What makes BERT unique? Truthfully, it’s because BERT provides “context” unlike Word2Vec, Glove2Vec, and more. Previously, I did a post on the introduction of BERT with Say Hello to BERT! and What Problems Will BERT Aim to Solve?
In order to understand how BERT improves natural language understanding, I will break it down for you.
B is for Bi-directional
- What do the previous language models have in common? They could move in 1 direction, either from only left to right or right to left. To know the context of a sentence, it uses either of the two directions mentioned.
- However, BERT is uses a bi-directional approach. A first of its kind! Now, BERT can scan a sentence as a whole.
ER means Encoder Representations
- What goes in goes out. BERT utilizes an “in-and-out” method so whatever you try to put it, BERT will decode and solve.
T stands for Transformers
- Lastly, BERT now has a masked language model (MLM), which was impossible in the past. Before, it was hard to learn the context of a sentence. For a machine, it’s surely hard to understand the meaning of things. Previous models struggled with natural language understanding.
- For example, search engines could easily mix up the pronouns used. Who is “he”, “she”, “they” or “we” in this sentence? Machines could easily get confused on the meanings especially when multiple pronouns are involved.
- Hence, this is where the “transformers” come in handy. It will help search engines keep an eye on the pronouns and meanings whether it’s directly stated or implied. This way, BERT can quickly tell who is the receiver and sender of the sentence, and understand the context as well.
- The masked language modeling is there to stop search engines from taking the words too literally. When there’s a “mask”, BERT reads between the lines and tries to guess the missing word.
BERT in the World of Google Search
More understanding on the human language
- BERT is there to try to decipher the nuances of people: on how they speak, how they type, and how they communicate in general. When Google understands human language on a deeper level, it is a huge breakthrough for online search.

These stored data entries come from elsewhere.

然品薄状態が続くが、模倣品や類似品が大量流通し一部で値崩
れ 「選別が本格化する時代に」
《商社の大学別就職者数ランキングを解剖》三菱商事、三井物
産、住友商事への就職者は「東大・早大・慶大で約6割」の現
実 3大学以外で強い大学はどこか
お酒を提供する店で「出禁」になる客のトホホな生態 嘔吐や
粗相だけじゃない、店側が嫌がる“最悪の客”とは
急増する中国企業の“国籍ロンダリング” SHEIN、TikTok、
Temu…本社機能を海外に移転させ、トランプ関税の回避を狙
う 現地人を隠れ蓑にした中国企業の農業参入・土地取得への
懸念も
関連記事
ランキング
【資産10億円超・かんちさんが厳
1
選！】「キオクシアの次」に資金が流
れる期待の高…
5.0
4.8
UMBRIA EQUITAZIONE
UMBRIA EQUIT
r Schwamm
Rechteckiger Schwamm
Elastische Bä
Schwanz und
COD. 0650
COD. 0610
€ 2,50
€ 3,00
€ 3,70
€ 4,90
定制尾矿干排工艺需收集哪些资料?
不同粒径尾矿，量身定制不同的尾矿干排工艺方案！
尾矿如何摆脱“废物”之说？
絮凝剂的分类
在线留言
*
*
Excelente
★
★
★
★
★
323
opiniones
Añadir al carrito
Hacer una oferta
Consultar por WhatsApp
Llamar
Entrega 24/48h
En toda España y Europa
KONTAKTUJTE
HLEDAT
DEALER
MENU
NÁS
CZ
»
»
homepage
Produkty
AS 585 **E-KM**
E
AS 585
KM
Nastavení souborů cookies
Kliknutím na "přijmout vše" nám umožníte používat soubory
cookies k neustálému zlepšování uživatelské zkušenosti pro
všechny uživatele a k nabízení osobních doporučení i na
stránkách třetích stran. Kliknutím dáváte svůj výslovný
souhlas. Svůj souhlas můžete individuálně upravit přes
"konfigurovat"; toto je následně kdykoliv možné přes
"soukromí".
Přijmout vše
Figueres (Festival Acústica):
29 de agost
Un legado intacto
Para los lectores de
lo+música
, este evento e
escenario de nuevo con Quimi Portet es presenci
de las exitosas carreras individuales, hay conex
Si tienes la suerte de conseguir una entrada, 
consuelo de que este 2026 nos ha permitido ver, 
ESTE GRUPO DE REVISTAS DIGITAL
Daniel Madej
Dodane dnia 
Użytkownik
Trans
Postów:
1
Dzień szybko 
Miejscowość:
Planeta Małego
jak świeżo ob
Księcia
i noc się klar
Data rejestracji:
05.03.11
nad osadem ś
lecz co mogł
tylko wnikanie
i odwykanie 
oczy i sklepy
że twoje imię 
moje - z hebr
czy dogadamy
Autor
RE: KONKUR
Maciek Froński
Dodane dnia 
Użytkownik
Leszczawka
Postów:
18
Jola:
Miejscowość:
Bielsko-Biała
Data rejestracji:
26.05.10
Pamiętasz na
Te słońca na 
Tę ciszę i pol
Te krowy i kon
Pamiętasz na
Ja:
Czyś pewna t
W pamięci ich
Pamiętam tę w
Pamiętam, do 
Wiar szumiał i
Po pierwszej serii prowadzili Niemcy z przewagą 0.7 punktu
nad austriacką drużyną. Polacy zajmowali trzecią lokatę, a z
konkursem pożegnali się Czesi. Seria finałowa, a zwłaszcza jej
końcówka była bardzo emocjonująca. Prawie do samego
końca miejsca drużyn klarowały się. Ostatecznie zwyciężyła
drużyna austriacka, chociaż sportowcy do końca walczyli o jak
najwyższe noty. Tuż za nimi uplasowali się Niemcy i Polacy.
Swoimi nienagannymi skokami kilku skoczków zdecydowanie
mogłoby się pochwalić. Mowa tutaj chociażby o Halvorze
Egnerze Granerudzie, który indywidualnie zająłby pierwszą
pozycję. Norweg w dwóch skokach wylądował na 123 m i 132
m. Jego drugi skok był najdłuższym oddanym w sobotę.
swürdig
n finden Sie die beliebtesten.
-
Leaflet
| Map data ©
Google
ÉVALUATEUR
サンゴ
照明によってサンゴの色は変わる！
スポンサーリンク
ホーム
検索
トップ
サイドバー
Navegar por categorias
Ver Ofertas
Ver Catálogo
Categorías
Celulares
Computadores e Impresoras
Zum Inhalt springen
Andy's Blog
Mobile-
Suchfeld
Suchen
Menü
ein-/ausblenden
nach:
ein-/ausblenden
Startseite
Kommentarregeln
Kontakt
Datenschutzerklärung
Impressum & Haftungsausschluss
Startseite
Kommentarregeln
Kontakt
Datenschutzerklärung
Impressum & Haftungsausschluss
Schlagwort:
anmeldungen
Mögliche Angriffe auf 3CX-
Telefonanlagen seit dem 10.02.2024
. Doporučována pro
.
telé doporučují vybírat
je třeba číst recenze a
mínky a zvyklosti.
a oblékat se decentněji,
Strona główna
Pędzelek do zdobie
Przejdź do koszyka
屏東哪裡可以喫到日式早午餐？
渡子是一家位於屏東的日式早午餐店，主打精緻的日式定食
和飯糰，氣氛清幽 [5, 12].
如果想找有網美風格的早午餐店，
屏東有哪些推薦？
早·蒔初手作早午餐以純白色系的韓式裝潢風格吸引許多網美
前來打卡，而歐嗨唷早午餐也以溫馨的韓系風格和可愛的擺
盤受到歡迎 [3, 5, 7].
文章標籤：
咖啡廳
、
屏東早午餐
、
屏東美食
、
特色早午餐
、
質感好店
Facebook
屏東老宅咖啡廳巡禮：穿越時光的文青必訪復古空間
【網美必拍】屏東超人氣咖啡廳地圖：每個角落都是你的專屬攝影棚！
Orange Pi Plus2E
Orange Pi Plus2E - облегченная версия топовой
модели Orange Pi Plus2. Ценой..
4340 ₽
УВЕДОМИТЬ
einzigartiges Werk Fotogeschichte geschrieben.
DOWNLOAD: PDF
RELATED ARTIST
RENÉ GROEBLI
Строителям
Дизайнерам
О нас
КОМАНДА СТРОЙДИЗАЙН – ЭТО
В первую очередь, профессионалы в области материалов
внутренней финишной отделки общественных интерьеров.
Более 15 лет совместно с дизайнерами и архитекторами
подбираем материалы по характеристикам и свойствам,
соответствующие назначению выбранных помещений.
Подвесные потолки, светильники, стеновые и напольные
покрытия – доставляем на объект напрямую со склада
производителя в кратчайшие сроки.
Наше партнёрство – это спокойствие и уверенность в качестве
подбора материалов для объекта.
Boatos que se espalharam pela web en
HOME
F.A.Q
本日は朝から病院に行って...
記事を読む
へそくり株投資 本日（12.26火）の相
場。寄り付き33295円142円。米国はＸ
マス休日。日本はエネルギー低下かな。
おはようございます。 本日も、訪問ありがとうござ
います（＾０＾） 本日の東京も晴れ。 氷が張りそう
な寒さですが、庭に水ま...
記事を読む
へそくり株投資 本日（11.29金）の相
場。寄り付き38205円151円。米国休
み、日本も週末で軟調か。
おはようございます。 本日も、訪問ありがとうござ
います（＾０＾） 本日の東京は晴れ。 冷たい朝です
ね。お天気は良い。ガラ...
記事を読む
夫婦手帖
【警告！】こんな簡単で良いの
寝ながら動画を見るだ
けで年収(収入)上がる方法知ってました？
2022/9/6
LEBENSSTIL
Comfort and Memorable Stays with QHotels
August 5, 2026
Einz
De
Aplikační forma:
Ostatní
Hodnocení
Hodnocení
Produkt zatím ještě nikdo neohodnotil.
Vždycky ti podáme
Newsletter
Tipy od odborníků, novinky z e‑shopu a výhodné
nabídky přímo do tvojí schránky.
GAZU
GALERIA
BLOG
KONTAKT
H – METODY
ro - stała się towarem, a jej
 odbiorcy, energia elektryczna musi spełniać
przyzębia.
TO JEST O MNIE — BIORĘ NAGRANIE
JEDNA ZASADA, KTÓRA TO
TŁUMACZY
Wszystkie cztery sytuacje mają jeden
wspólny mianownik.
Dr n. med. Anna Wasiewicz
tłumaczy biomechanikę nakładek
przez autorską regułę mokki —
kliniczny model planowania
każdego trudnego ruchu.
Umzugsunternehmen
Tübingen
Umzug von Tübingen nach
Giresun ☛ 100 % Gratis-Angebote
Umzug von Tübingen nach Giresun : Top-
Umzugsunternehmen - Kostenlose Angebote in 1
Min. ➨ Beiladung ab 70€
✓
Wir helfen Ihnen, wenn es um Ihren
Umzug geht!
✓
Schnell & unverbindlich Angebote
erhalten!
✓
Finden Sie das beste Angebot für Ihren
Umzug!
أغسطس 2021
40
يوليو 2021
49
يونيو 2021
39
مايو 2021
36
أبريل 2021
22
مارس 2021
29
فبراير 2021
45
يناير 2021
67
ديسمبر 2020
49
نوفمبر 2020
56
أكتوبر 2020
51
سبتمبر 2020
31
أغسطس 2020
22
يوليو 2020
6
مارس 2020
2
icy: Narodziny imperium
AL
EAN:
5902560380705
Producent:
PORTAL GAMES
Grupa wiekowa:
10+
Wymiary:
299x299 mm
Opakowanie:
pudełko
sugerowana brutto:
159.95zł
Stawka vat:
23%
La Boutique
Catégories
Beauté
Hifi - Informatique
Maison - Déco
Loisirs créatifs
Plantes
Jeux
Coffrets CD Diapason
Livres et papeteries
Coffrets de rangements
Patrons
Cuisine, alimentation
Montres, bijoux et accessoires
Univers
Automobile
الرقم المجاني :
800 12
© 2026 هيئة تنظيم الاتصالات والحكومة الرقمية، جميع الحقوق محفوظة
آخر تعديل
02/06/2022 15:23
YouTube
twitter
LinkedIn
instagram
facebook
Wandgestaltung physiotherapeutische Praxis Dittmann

Seeks to improve conversational search
- As I said earlier, it is NOT just how humans type their queries. However, it is also about how humans do voice search.
Expand SEO to an international level
- With the English language that’s being fed to BERT, it will surely master the 2,500 million words quickly. BERT may be mono-linguistic now… but who knows in the future?
- BERT could master multiple languages and translate the English phrases into various languages. Yes, multilingual BERT could be a real possibility even if at this point, BERT can’t still fully understand other major languages. Eventually, it will come.
Solves ambiguous and confusing questions
- Currently, people are complaining how the search results are being ranked. With BERT, ambiguity is hoped to be lessened. Google can now have a better understanding at the context of words and knowledge of resolving ambiguous queries.